Uganda: piano da 83 mln Usd per rilanciare la filiera del tè

di: Stefano Samo | 22 Aprile 2026

Il governo di Kampala intende investire 310 miliardi di scellini (83 milioni di dollari) per sostenere la filiera del tè. Lo ha annunciato il ministro di Stato per l’Agricoltura, Fred Bwino Kyakulaga, spiegando che la strategia di rilancio del settore sarà attuata in tre fasi.

Stando a quanto riportato dal quotidiano locale The Independent, la prima fase prevede innanzitutto un piano di salvataggio da 152 miliardi di scellini (40 milioni di dollari) per gli impianti di trasformazione in difficoltà, in modo da scongiurare nuove chiusure e preservare la capacità industriale esistente.

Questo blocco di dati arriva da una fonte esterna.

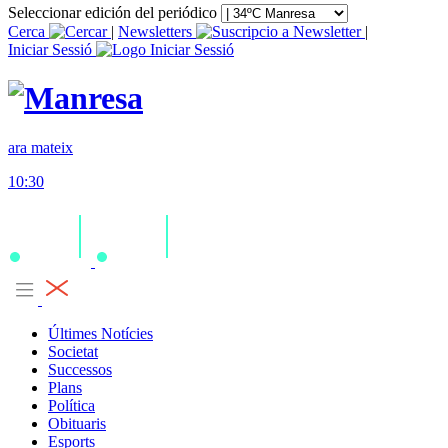
Seleccionar edición del periódico
Cerca
|
Newsletters
|
Iniciar Sessió
ara mateix
10:30
Últimes Notícies
Societat
Successos
Plans
Política
Obituaris
Esports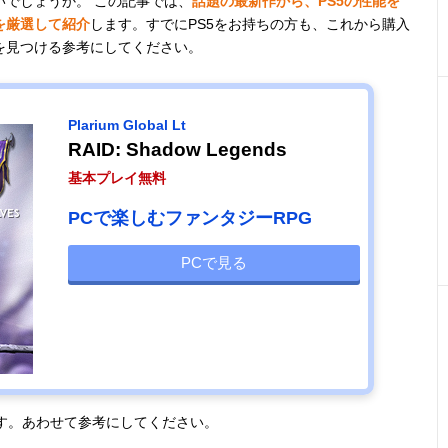
でしょうか。 この記事では、
話題の最新作から、PS5の性能を
を厳選して紹介
します。すでにPS5をお持ちの方も、これから購入
を見つける参考にしてください。
Plarium Global Lt
RAID: Shadow Legends
基本プレイ無料
PCで楽しむファンタジーRPG
PCで見る
す。あわせて参考にしてください。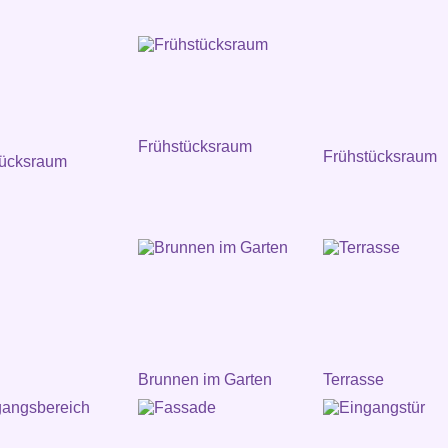
Frühstücksraum
Frühstücksraum
tücksraum
Brunnen im Garten
Terrasse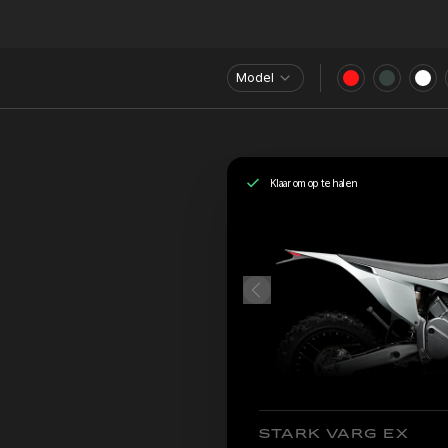
Model
Klaar om op te halen
STARK VARG EX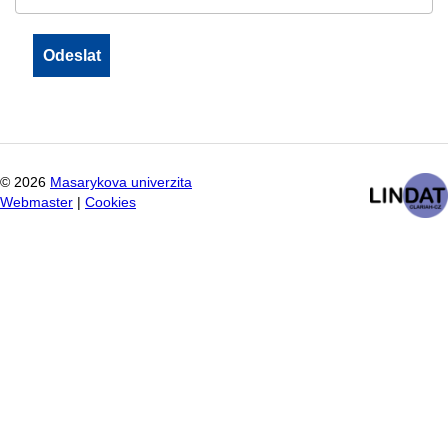
©
2026
Masarykova univerzita
Webmaster
|
Cookies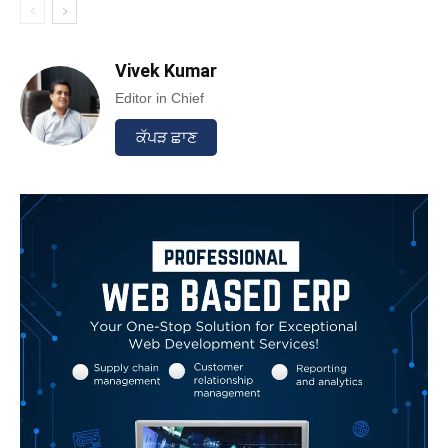
Vivek Kumar
Editor in Chief
ਕੱਪੜ ਛਾਣ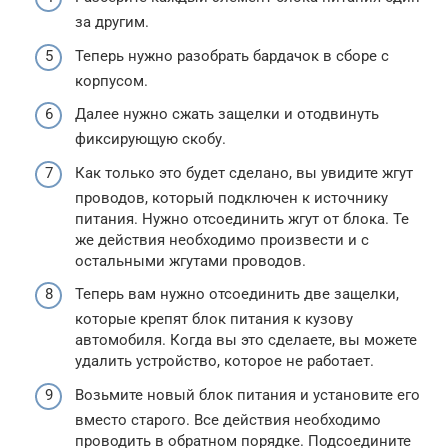
за другим.
Теперь нужно разобрать бардачок в сборе с
корпусом.
Далее нужно сжать защелки и отодвинуть
фиксирующую скобу.
Как только это будет сделано, вы увидите жгут
проводов, который подключен к источнику
питания. Нужно отсоединить жгут от блока. Те
же действия необходимо произвести и с
остальными жгутами проводов.
Теперь вам нужно отсоединить две защелки,
которые крепят блок питания к кузову
автомобиля. Когда вы это сделаете, вы можете
удалить устройство, которое не работает.
Возьмите новый блок питания и установите его
вместо старого. Все действия необходимо
проводить в обратном порядке. Подсоедините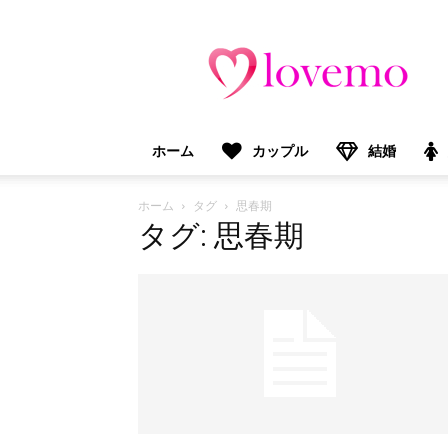
lovemo（ラ
ブ
モ）：
マ
マ
＆
ホーム
カップル
結婚
プ
レ
マ
ホーム
タグ
思春期
マ
タグ: 思春期
向
け
情
報
メ
デ
ィ
ア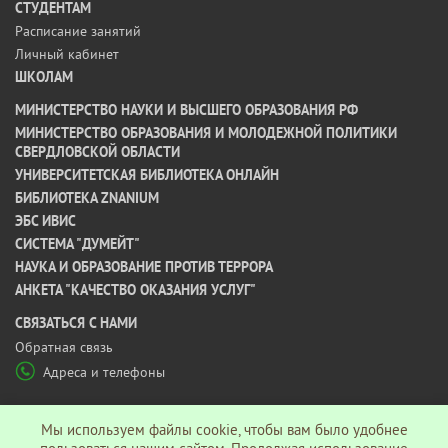
СТУДЕНТАМ
Расписание занятий
Личный кабинет
ШКОЛАМ
МИНИСТЕРСТВО НАУКИ И ВЫСШЕГО ОБРАЗОВАНИЯ РФ
МИНИСТЕРСТВО ОБРАЗОВАНИЯ И МОЛОДЕЖНОЙ ПОЛИТИКИ
СВЕРДЛОВСКОЙ ОБЛАСТИ
УНИВЕРСИТЕТСКАЯ БИБЛИОТЕКА ОНЛАЙН
БИБЛИОТЕКА ZNANIUM
ЭБС ИВИС
СИСТЕМА "ДУМЕЙТ"
НАУКА И ОБРАЗОВАНИЕ ПРОТИВ ТЕРРОРА
АНКЕТА "КАЧЕСТВО ОКАЗАНИЯ УСЛУГ"
CВЯЗАТЬСЯ С НАМИ
Обратная связь
Адреса и телефоны
МЫ В СОЦ СЕТЯХ
Мы используем файлы cookie, чтобы вам было удобнее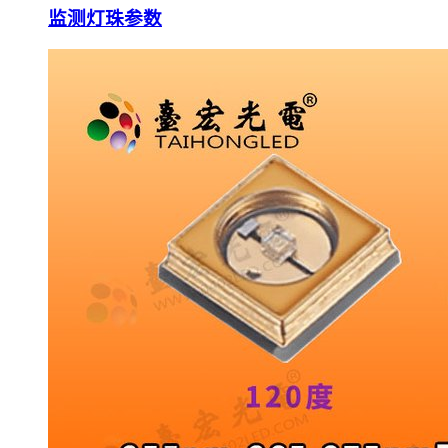
监测灯珠参数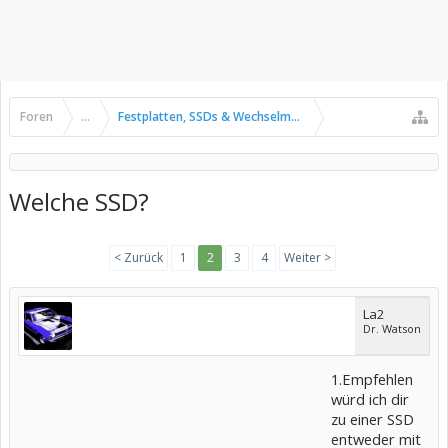
Foren
...
Festplatten, SSDs & Wechselmedien
Welche SSD?
< Zurück
1
2
3
4
Weiter >
La2
Dr. Watson
1.Empfehlen
würd ich dir
zu einer SSD
entweder mit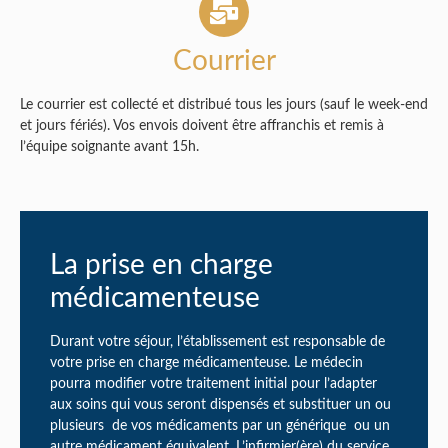
Courrier
Le courrier est collecté et distribué tous les jours (sauf le week-end
et jours fériés). Vos envois doivent être affranchis et remis à
l’équipe soignante avant 15h.
La prise en charge
médicamenteuse
Durant votre séjour, l’établissement est responsable de
votre prise en charge médicamenteuse. Le médecin
pourra modifier votre traitement initial pour l’adapter
aux soins qui vous seront dispensés et substituer un ou
plusieurs de vos médicaments par un générique ou un
autre médicament équivalent. L’infirmier(ère) du service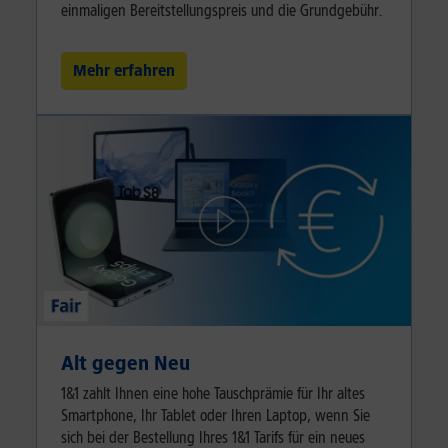
einmaligen Bereitstellungspreis und die Grundgebühr.
Mehr erfahren
Alt gegen Neu
1&1 zahlt Ihnen eine hohe Tauschprämie für Ihr altes
Smartphone, Ihr Tablet oder Ihren Laptop, wenn Sie
sich bei der Bestellung Ihres 1&1 Tarifs für ein neues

Quindi il governo salderà 112 miliardi di scellini (29,9 milioni di dollari) di debiti arretrati nei confronti dei fornitori di piante di tè, un debito che da anni penalizza i vivai e indebolisce il settore a monte della filiera. Infine, è previsto un fondo dedicato all’acquisto e alla distribuzione di fertilizzanti per migliorare la produttività delle piantagioni di tè.

Il tè è il quarto prodotto agricolo di esportazione dell’Uganda, dopo caffè, pesce e mais, ma il settore registra da anni prestazioni inferiori alle attese. Sebbene l’Uganda sia il secondo produttore ed esportatore di tè in Africa, dietro al Kenya, i dati raccolti sulla piattaforma Trademap mostrano che le esportazioni verso il mercato internazionale sono diminuite del 22,4% tra il 2021 e il 2024 e i ricavi sono crollati del 33,9%, attestandosi a 56,1 milioni di dollari.

L’Associazione del Tè dell’Uganda (Uta) lamenta in particolare la carenza di manodopera negli impianti di trasformazione, e il basso livello di meccanizzazione nelle piantagioni, che incide negativamente sulla produttività, in un contesto in cui i concorrenti regionali stanno investendo sempre di più in attrezzature moderne.